1. I am not a half waiting to find my match; I am whole on my own
When I told my dad this one, he said, "Obviously you're not half a person. That's scientifically impossible." But, I believed so deeply in the cliche that the person of my dreams, the one I'm going to spend the rest of my life with, was the missing piece of me. Getting my heart broken by someone with whom I so vividly saw the white picket fence and two kids dream made me realize that I am whole. Anyone I choose to spend my life with, romantic or platonic, is just going to add to everything I am because I am already complete.
2. You really can't love someone as much as you can miss them
It's a John Green quote that always seemed so stupid. But, as much as I loved my ex, the love I felt (and still do feel) for him did not even come close to the crushing pain I felt in the early days of our breakup. This doesn't have to be a bad thing. You can care so deeply for people that when you miss them even deeper you know you've found someone worth keeping around.
3. Hindsight truly is 20/20
At the time, I never saw all the red flags that would have lead me to the eventual conclusion that our relationship was never going to work out. So don't beat yourself up about not seeing those things - no one can, and it's not worth going through the "what ifs" and the "imagine ifs."
4. Strength is best found alone
I never ever would have learned how to be strong until my only option was to be strong on my own. That's not to say I (or anyone else) is ever truly alone, but having someone who was always there for me in every way a person can be didn't do me any favors in finding my strength. Since I have been alone and on the journey to ~finding myself~ I have found so much of my own strength and courage because I had no one to have those feelings for me.
5. I found my real friends
I know you think your real friends are the ones who say "fuck that guy!" after you break up, and I know some of my greatest friends have that mentality. But you will also find your friends who will gently (or not so gently) tell you how it really is, that you had as many faults in that relationship, and you have your fair share in it falling apart. Keep those friends close; they will keep you humble, and they will always keep you grounded.
6. I don't care what parts of me others don't like
Right after my ex and I broke up, I took all the parts of me he always complained about and exaggerated them a thousand times over. I was obnoxious, and I knew it. But because of that, I learned the important lesson about loving yourself in there. I learned not to hide away parts of myself just because people didn't like them. They were parts of me, and I am great, incredible, and majestic. If you don't like it, too bad.
7. I am so much more than "beautiful"
My ex was always very careful to compliment me on more than just my appearance, and when we broke up, it was so hard to believe he was being honest. Slowly, though, I learned that he was right. As I rededicated the time I was spending on him to my other hobbies and interests, I began to find my own confidence. I am smart, I am hardworking, and I don't need anyone to tell me. Confidence is a beautiful thing, ladies.
8. If I was so in love then, imagine how in love I'll be when I find "Mr. Right"

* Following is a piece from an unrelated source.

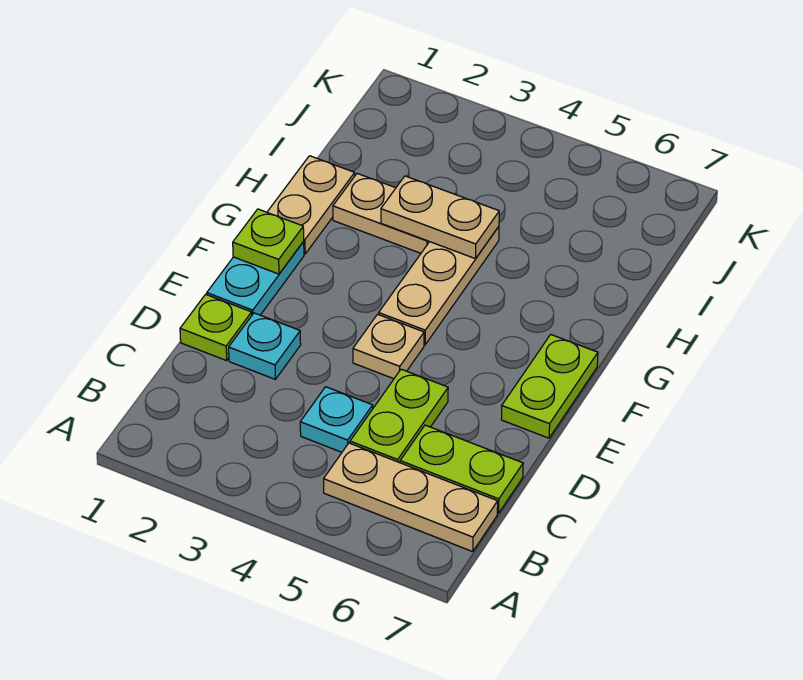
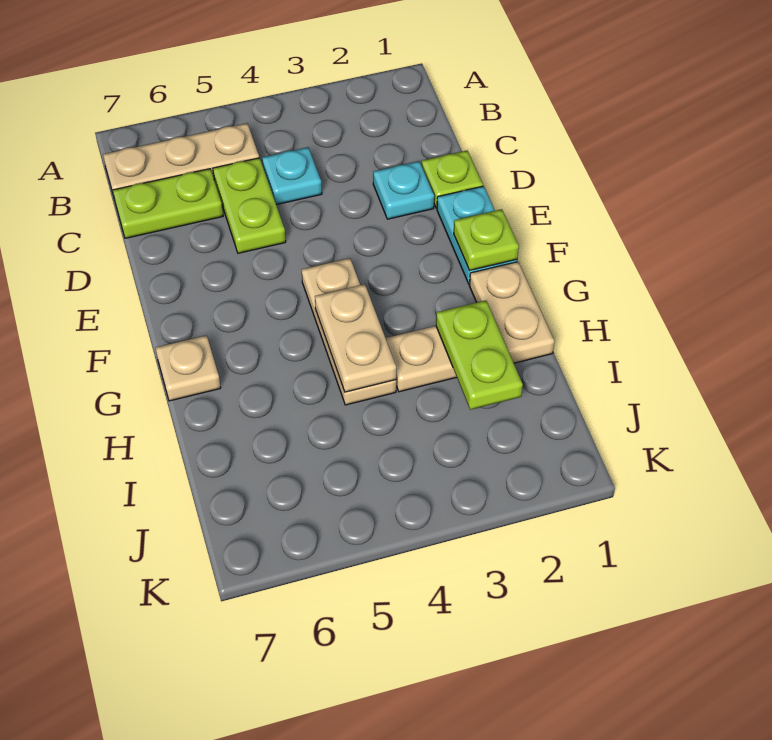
tan 1x1 plate [353,314,424,379] -> tan 1x1 plate moved to [156,335,221,401]
lime 1x2 plate [501,335,598,438] -> lime 1x2 plate moved to [436,301,523,410]
tan 1x2 plate [381,176,499,259] -> tan 1x2 plate turned to [315,284,396,392]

This was the biggest realization I had. I realized that (obviously) this relationship was over and that chapter of my love life was done. As devasted I was, I can only imagine how much happier I'll be when I find the person who God sent to spend the rest of his life with me. I was so in love then, and I can't wait to experience "match made in Heaven" happy, "soul mate" love, and actually having that white picket fence with two kids life.